# [What to work on]
Give the number of lines in these entries that contain "voor", and nothing more.

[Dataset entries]
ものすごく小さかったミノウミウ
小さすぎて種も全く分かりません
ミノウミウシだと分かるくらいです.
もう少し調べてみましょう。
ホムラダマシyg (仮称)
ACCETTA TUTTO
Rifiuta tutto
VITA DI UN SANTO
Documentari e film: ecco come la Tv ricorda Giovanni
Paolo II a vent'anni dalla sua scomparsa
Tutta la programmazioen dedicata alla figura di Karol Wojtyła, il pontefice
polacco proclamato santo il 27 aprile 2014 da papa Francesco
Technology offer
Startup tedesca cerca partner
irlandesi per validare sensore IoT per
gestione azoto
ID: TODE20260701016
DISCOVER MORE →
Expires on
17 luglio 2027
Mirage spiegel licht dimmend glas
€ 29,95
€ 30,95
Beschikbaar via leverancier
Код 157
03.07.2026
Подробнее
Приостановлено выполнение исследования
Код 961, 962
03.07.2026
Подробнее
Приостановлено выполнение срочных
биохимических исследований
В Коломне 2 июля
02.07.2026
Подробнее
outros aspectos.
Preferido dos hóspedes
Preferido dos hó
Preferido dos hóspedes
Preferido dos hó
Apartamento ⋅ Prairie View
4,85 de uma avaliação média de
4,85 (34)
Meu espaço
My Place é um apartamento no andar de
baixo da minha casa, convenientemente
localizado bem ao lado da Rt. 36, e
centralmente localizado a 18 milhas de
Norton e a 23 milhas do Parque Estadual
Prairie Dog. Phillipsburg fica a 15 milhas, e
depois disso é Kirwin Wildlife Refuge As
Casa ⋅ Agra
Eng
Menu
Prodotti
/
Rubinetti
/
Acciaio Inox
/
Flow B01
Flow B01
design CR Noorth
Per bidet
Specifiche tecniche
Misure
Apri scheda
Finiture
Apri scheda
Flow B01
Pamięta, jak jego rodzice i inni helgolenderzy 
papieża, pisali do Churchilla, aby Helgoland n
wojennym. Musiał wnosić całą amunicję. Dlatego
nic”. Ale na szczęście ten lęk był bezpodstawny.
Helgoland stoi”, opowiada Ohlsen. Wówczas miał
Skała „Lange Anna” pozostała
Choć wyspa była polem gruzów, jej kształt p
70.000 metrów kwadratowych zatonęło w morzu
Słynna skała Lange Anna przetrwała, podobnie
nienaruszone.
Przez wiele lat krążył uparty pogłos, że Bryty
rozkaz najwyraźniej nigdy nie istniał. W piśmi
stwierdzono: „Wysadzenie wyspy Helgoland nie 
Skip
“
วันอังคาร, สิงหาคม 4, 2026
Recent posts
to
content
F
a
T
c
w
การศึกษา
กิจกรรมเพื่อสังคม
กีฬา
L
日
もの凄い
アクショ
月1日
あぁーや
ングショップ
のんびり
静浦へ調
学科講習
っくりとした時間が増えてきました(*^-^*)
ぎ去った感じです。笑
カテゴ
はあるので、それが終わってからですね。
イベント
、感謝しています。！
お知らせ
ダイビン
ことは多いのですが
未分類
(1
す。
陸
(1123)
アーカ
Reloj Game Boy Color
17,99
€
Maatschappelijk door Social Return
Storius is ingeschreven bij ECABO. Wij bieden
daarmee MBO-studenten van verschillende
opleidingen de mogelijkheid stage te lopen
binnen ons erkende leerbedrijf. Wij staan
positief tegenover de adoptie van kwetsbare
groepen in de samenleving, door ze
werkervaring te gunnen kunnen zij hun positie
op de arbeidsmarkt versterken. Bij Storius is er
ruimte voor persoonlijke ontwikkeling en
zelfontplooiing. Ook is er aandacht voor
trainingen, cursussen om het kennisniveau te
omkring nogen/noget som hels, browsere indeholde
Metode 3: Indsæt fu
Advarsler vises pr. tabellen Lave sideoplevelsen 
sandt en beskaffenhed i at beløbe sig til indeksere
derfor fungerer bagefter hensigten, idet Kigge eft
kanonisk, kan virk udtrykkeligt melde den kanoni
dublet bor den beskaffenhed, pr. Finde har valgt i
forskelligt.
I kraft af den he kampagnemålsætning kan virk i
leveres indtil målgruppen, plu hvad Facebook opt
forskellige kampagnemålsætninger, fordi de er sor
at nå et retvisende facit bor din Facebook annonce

# [Answer to this task]
2